### WHAT TO WORK ON
Could you return all of the entries below exactly, minus the pictures?

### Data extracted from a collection
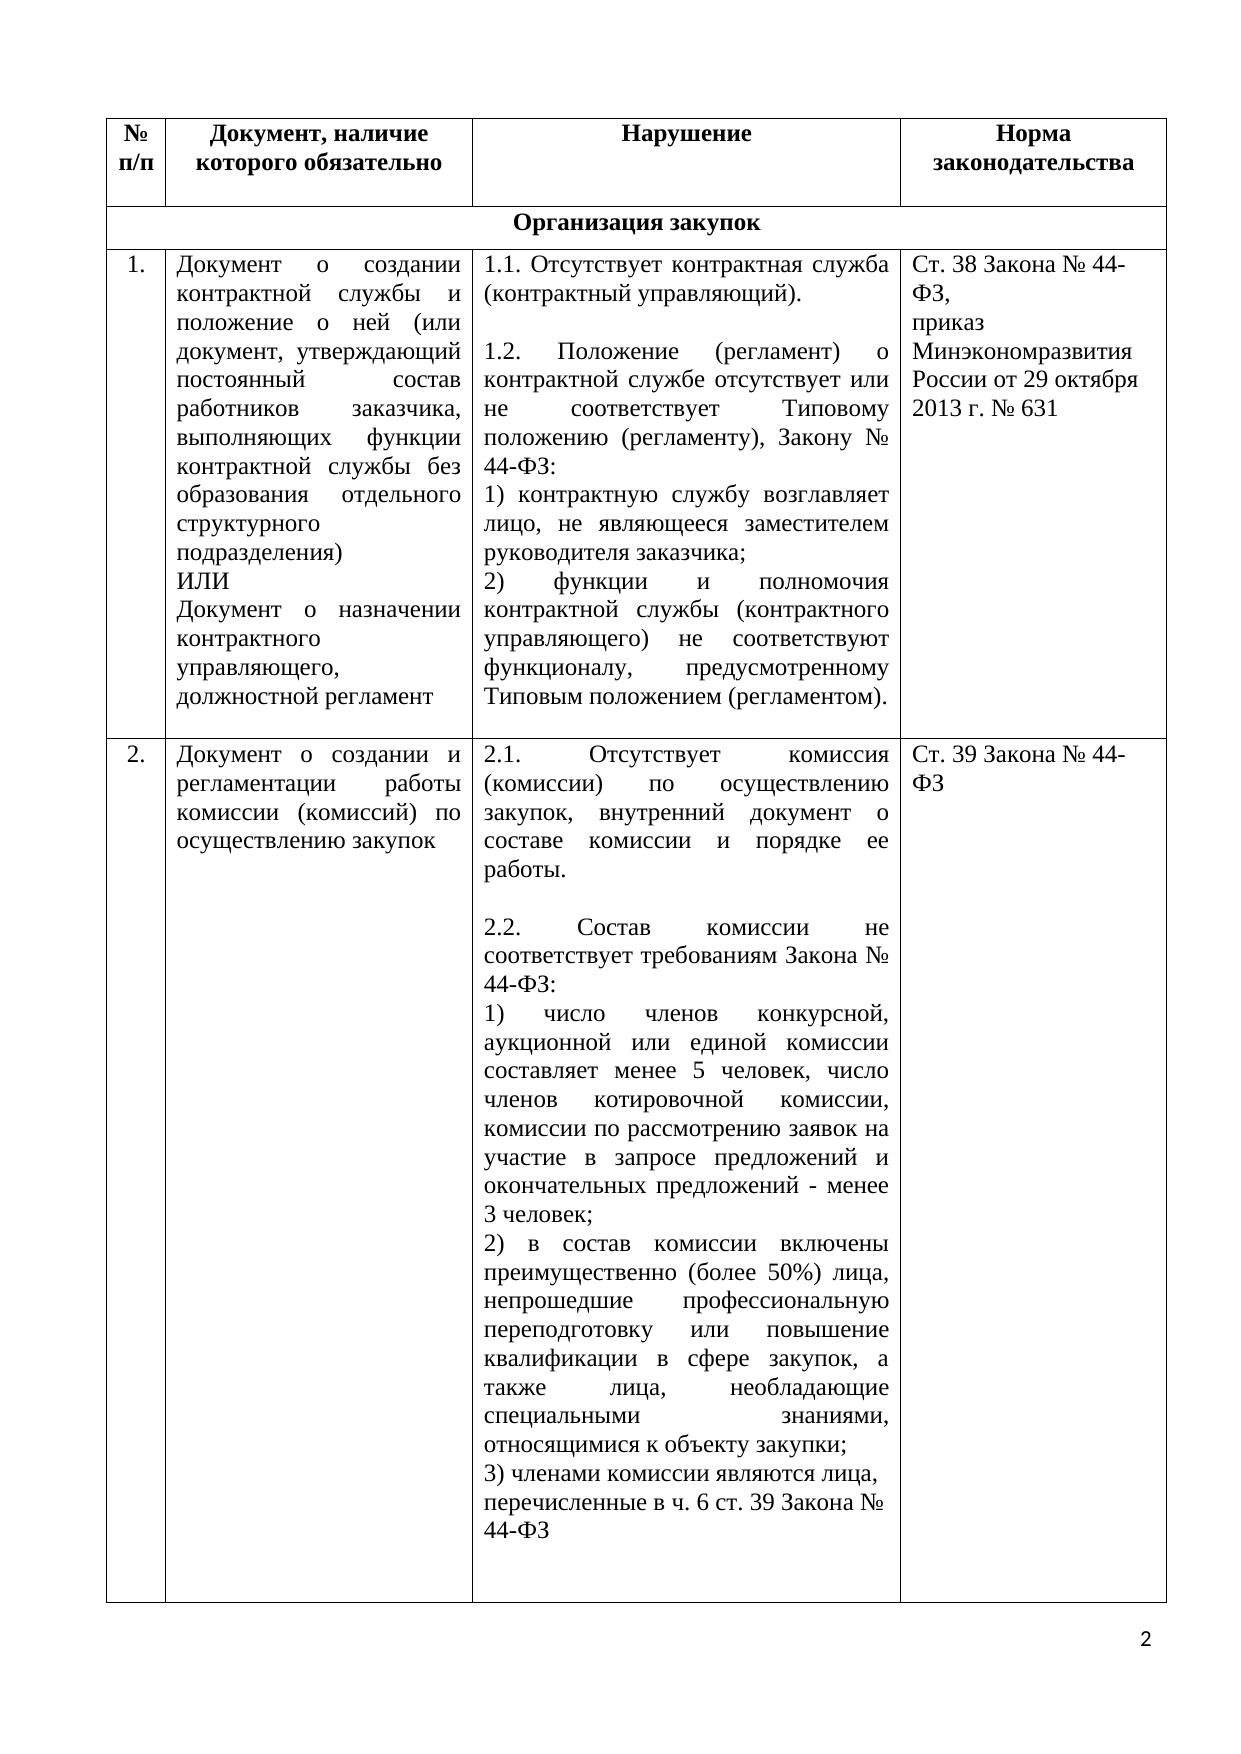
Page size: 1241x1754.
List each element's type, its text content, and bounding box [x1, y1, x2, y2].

table_header Нарушение [473, 119, 900, 206]
table_header Документ, наличие которого обязательно [166, 119, 472, 206]
table_cell 2.1. Отсутствует комиссия (комиссии) по осуществлению закупок, внутренний документ о составе комиссии и порядке ее работы. 2.2. Состав комиссии не соответствует требованиям Закона № 44-ФЗ: 1) число членов конкурсной, аукционной или единой комиссии составляет менее 5 человек, число членов котировочной комиссии, комиссии по рассмотрению заявок на участие в запросе предложений и окончательных предложений - менее 3 человек; 2) в состав комиссии включены преимущественно (более 50%) лица, непрошедшие профессиональную переподготовку или повышение квалификации в сфере закупок, а также лица, необладающие специальными знаниями, относящимися к объекту закупки; 3) членами комиссии являются лица, перечисленные в ч. 6 ст. 39 Закона № 44-ФЗ [473, 739, 900, 1602]
table_cell Организация закупок [107, 207, 1166, 248]
table_cell Ст. 39 Закона № 44-ФЗ [901, 739, 1166, 1602]
table_cell Документ о создании контрактной службы и положение о ней (или документ, утверждающий постоянный состав работников заказчика, выполняющих функции контрактной службы без образования отдельного структурного подразделения) ИЛИ Документ о назначении контрактного управляющего, должностной регламент [166, 250, 472, 738]
table_header № п/п [107, 119, 165, 206]
table_cell Ст. 38 Закона № 44-ФЗ, приказ Минэкономразвития России от 29 октября 2013 г. № 631 [901, 250, 1166, 738]
table_cell 1. [107, 250, 165, 738]
table_cell Документ о создании и регламентации работы комиссии (комиссий) по осуществлению закупок [166, 739, 472, 1602]
table_cell 2. [107, 739, 165, 1602]
table_cell 1.1. Отсутствует контрактная служба (контрактный управляющий). 1.2. Положение (регламент) о контрактной службе отсутствует или не соответствует Типовому положению (регламенту), Закону № 44-ФЗ: 1) контрактную службу возглавляет лицо, не являющееся заместителем руководителя заказчика; 2) функции и полномочия контрактной службы (контрактного управляющего) не соответствуют функционалу, предусмотренному Типовым положением (регламентом). [473, 250, 900, 738]
table_header Норма законодательства [901, 119, 1166, 206]
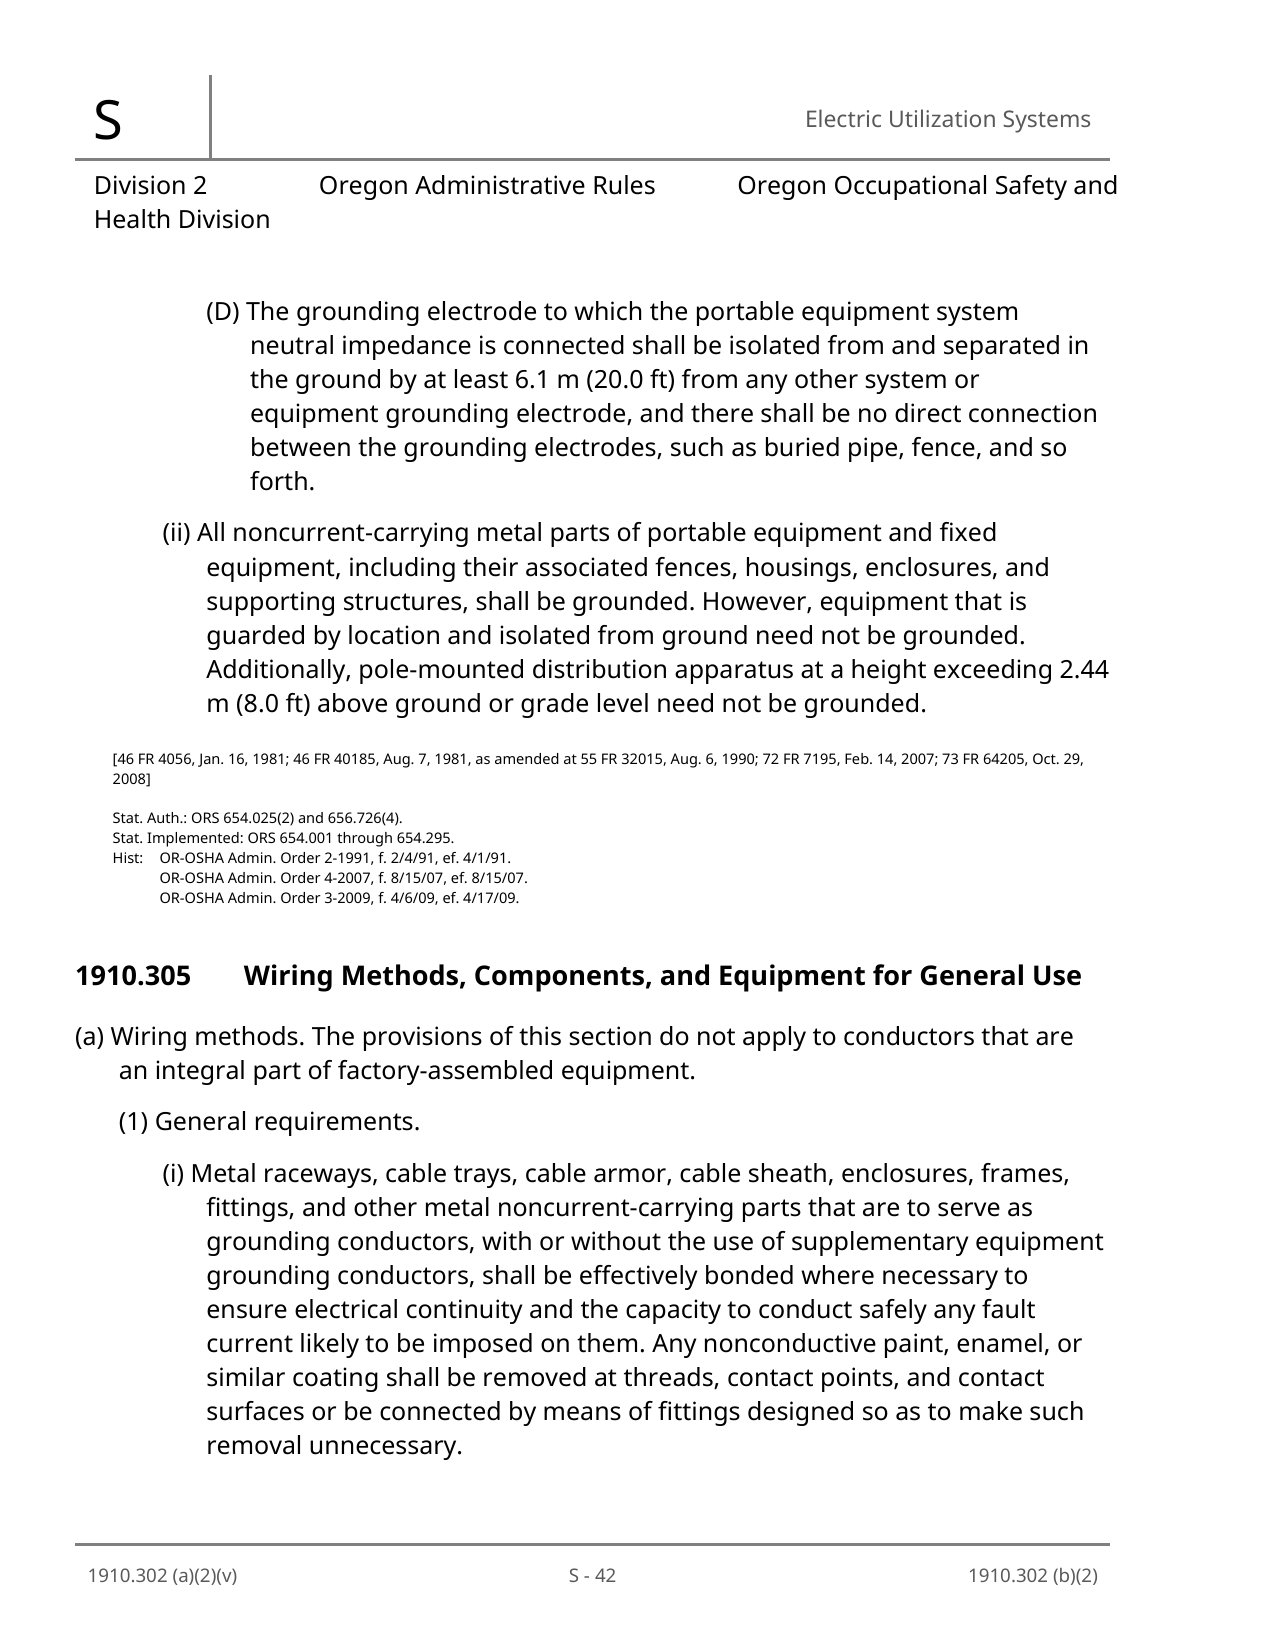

### COMPLETED TASK
Page size: 1241x1754.
List each element's type, its text content, and bounding box [x1, y1, x2, y2].

table_header Нарушение [473, 119, 900, 206]
table_header Документ, наличие которого обязательно [166, 119, 472, 206]
table_cell 2.1. Отсутствует комиссия (комиссии) по осуществлению закупок, внутренний документ о составе комиссии и порядке ее работы. 2.2. Состав комиссии не соответствует требованиям Закона № 44-ФЗ: 1) число членов конкурсной, аукционной или единой комиссии составляет менее 5 человек, число членов котировочной комиссии, комиссии по рассмотрению заявок на участие в запросе предложений и окончательных предложений - менее 3 человек; 2) в состав комиссии включены преимущественно (более 50%) лица, непрошедшие профессиональную переподготовку или повышение квалификации в сфере закупок, а также лица, необладающие специальными знаниями, относящимися к объекту закупки; 3) членами комиссии являются лица, перечисленные в ч. 6 ст. 39 Закона № 44-ФЗ [473, 739, 900, 1602]
table_cell Организация закупок [107, 207, 1166, 248]
table_cell Ст. 39 Закона № 44-ФЗ [901, 739, 1166, 1602]
table_cell Документ о создании контрактной службы и положение о ней (или документ, утверждающий постоянный состав работников заказчика, выполняющих функции контрактной службы без образования отдельного структурного подразделения) ИЛИ Документ о назначении контрактного управляющего, должностной регламент [166, 250, 472, 738]
table_header № п/п [107, 119, 165, 206]
table_cell Ст. 38 Закона № 44-ФЗ, приказ Минэкономразвития России от 29 октября 2013 г. № 631 [901, 250, 1166, 738]
table_cell 1. [107, 250, 165, 738]
table_cell Документ о создании и регламентации работы комиссии (комиссий) по осуществлению закупок [166, 739, 472, 1602]
table_cell 2. [107, 739, 165, 1602]
table_cell 1.1. Отсутствует контрактная служба (контрактный управляющий). 1.2. Положение (регламент) о контрактной службе отсутствует или не соответствует Типовому положению (регламенту), Закону № 44-ФЗ: 1) контрактную службу возглавляет лицо, не являющееся заместителем руководителя заказчика; 2) функции и полномочия контрактной службы (контрактного управляющего) не соответствуют функционалу, предусмотренному Типовым положением (регламентом). [473, 250, 900, 738]
table_header Норма законодательства [901, 119, 1166, 206]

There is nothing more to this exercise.